Born in Hayward, California, 1906; died 1999
Practiced at Creative Growth 1979-1999
Dwight Mackintosh began making artwork late in life, after spending over fifty-five years in institutions (interned at age 16). Upon his release at age 72, Mackintosh came to Creative Growth Art Center in Oakland and began a body of work that would make him a giant in the Outsider art world. Rendered in distinctive, kinetic line work, Mackintosh’s subject matter reflects his experiences, through events and objects, during a life of institutionalization. His drawings of orderly lines of boys, sometimes with genitalia exposed, buses that are empty or full, self-portraits of his own tonsillectomy: the work is characterized by repetitive flowing text and "x-ray" views of loosely drawn, yet tightly composed figures. This looping text is often illegible to the viewer, but is so essential to Mackintosh’s expression that it is sometimes the only visual element on the page. Mackintosh worked in the Creative Growth Studio until his death in 1999.

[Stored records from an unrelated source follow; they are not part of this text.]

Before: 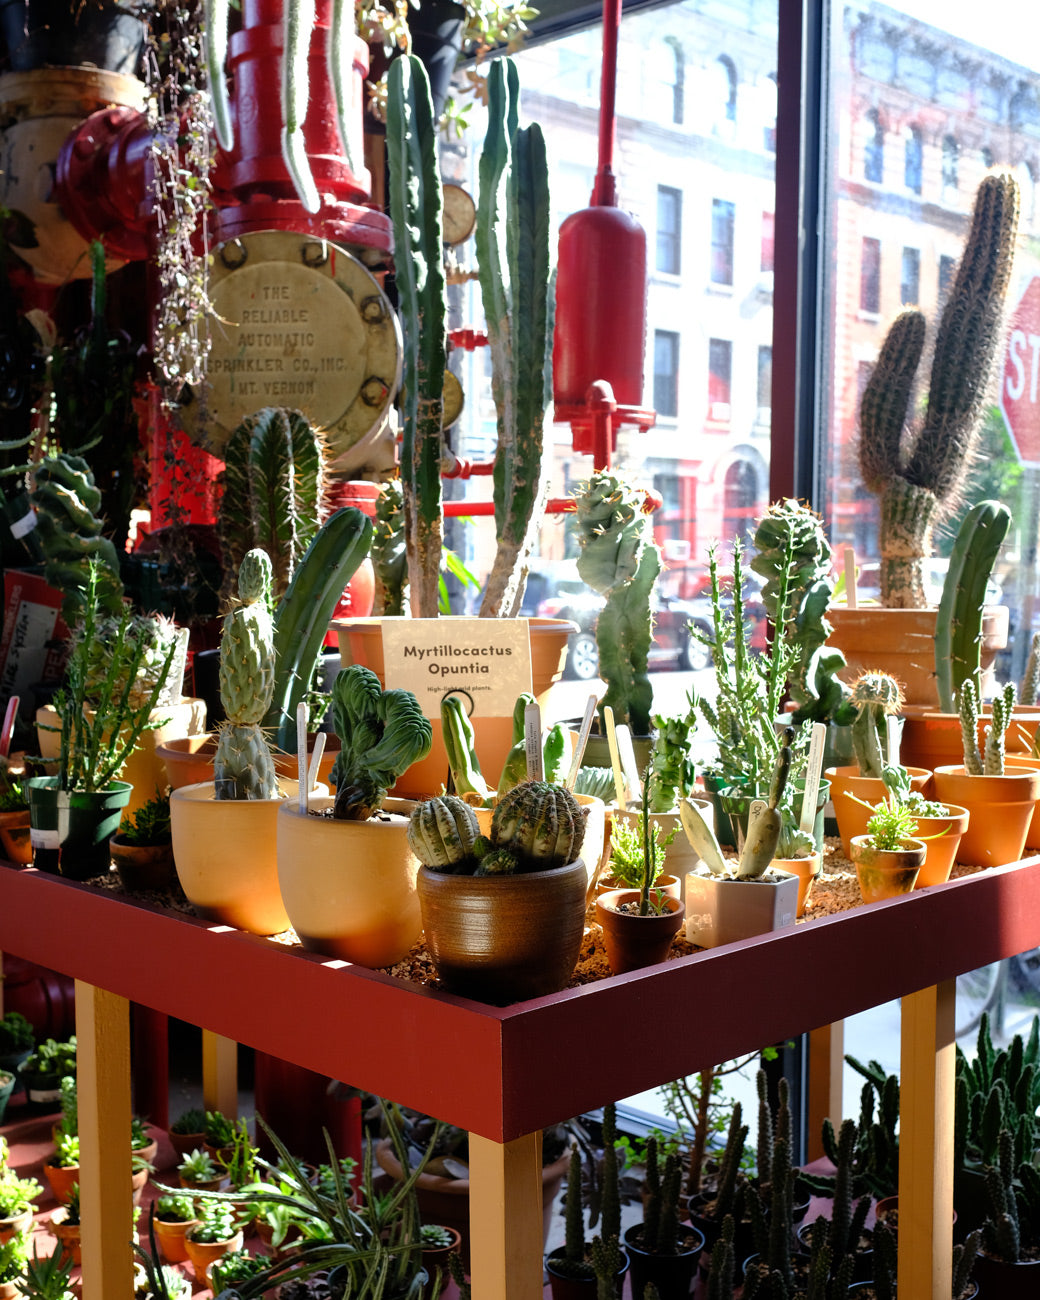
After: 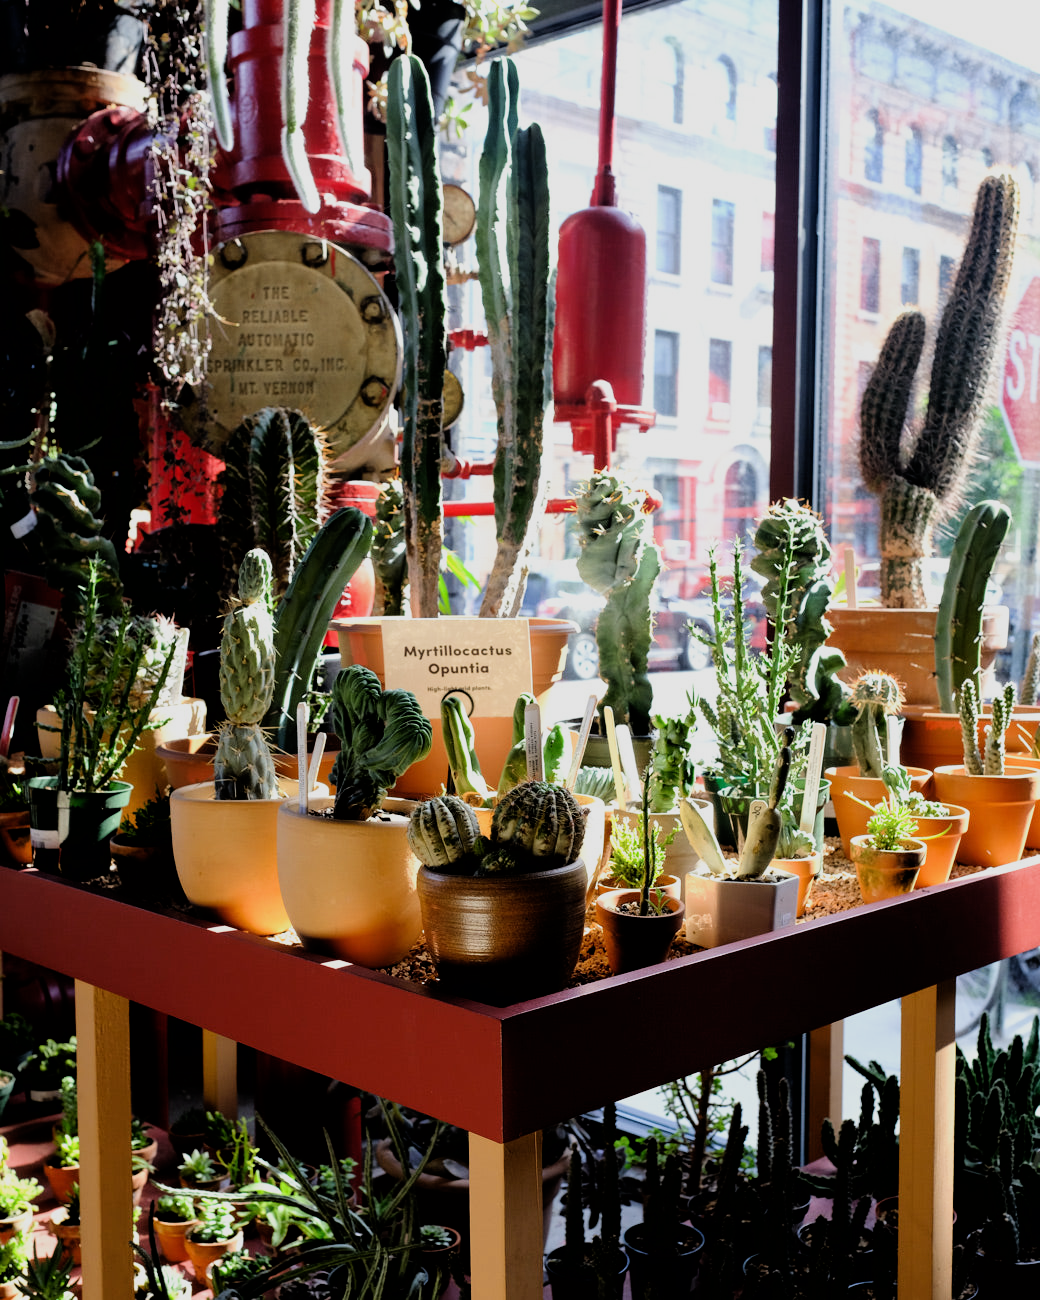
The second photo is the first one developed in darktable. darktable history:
rotate and perspective: automatic cropping original format, crop left 0, crop top 0
filmic rgb: black relative exposure -5 EV, hardness 2.88, contrast 1.3, highlights saturation mix -30%
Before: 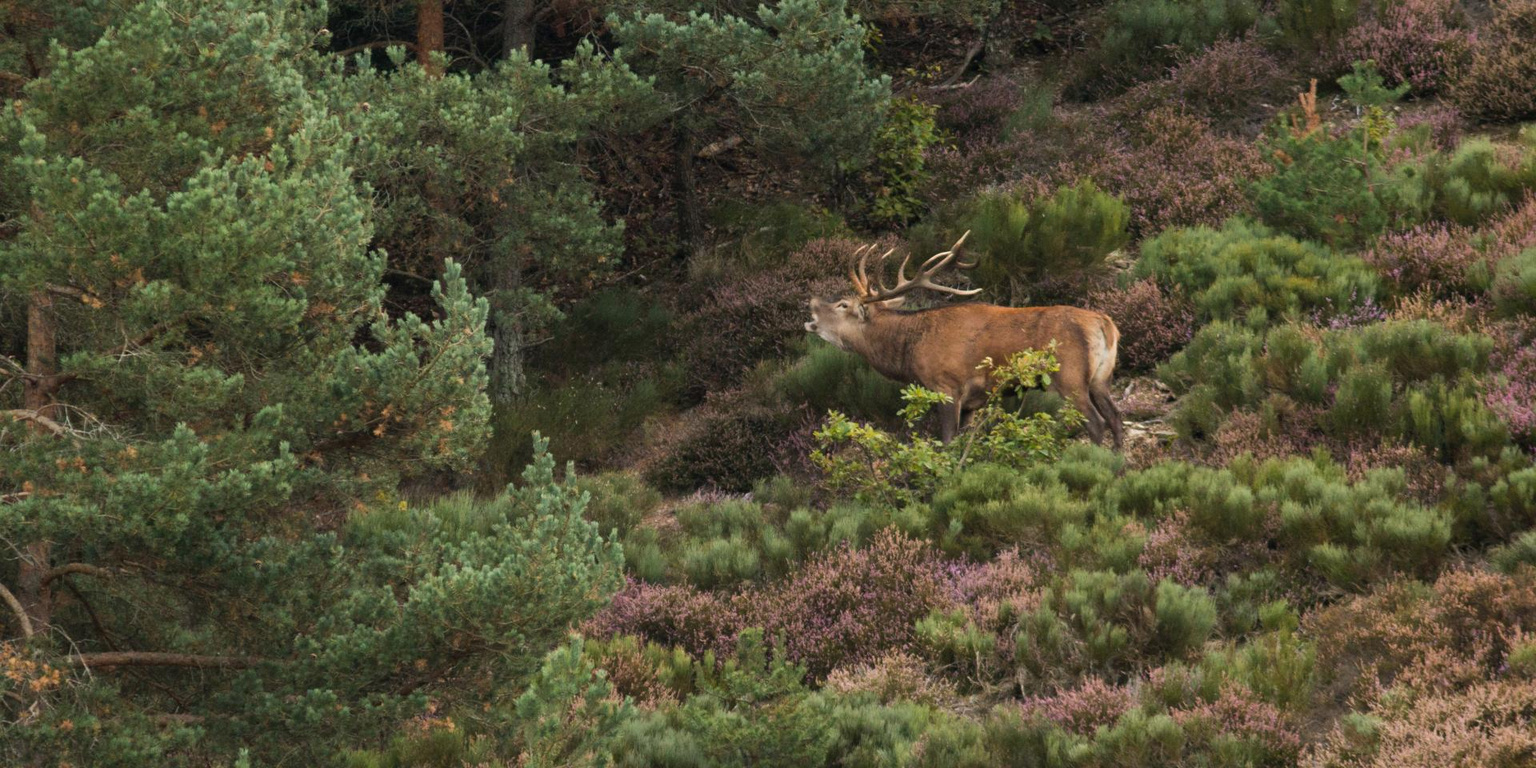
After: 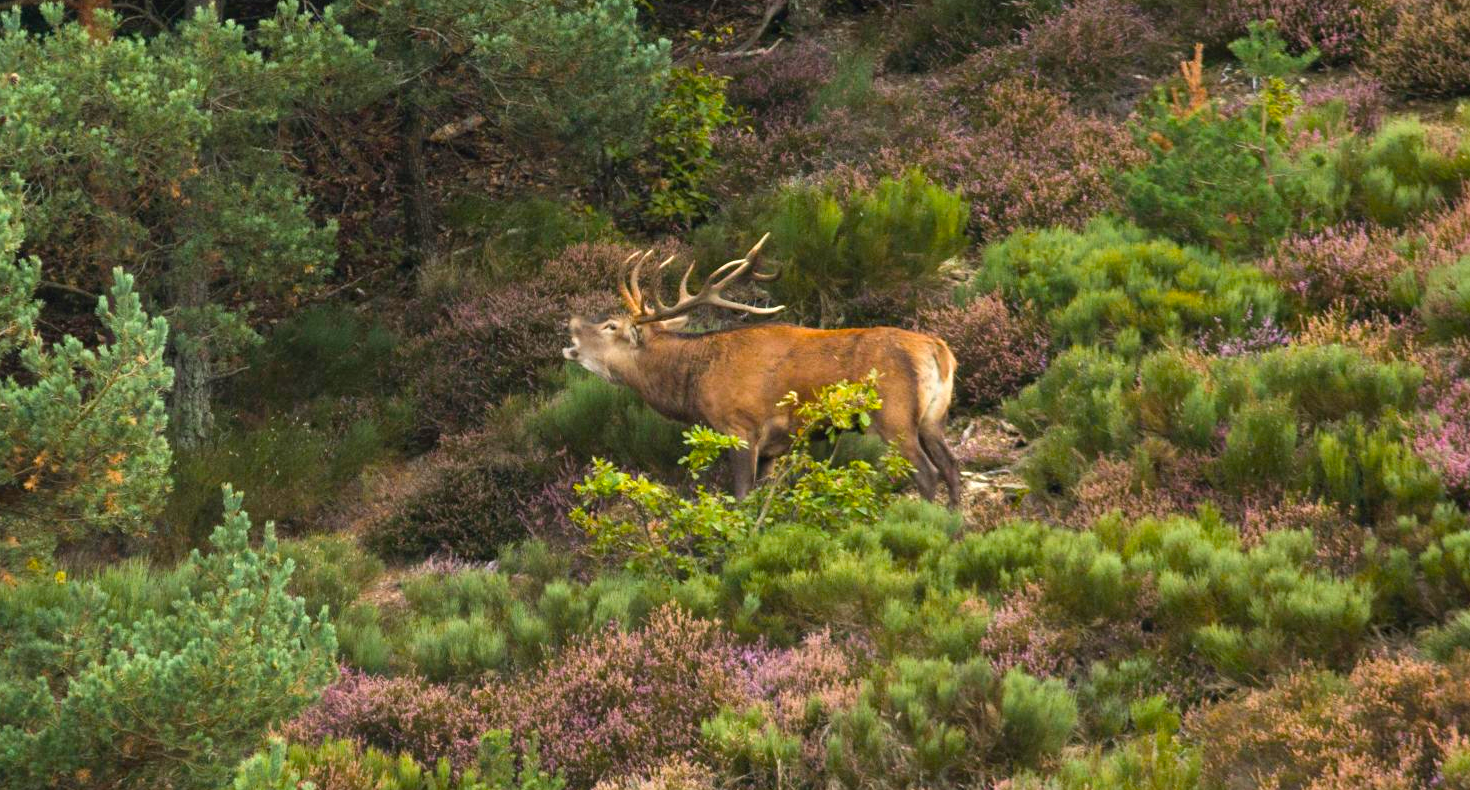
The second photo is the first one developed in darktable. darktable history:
white balance: red 0.978, blue 0.999
crop: left 23.095%, top 5.827%, bottom 11.854%
exposure: exposure 0.6 EV, compensate highlight preservation false
color balance rgb: perceptual saturation grading › global saturation 25%, global vibrance 20%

Identified by the well-known art historian John MacGregor as a great American Outsider Artist, Mackintosh's work has been exhibited internationally, including a retrospective exhibition at the Collection d’Art Brut in Lausanne, Fraenkel Gallery, Gavin Brown’s enterprise, Rena Bransten Gallery, and the Berkeley Art Museum. He is part of the permanent collection of the Centre Pompidou, the Studio Museum in Harlem, the American Folk Art Museum in New York, the Madmusée in Liège, the San Francisco Museum of Modern Art, and the Collection de l’Art Brut in Lausanne.
MacGregor describes the power of Mackintosh’s drawings: “They represent the externalization of the artist’s internal reality. The consistent pictorial language in which the images are embodied is exclusively the product of internal necessity and of obsessive need to fill the blankness of paper with personal markings.”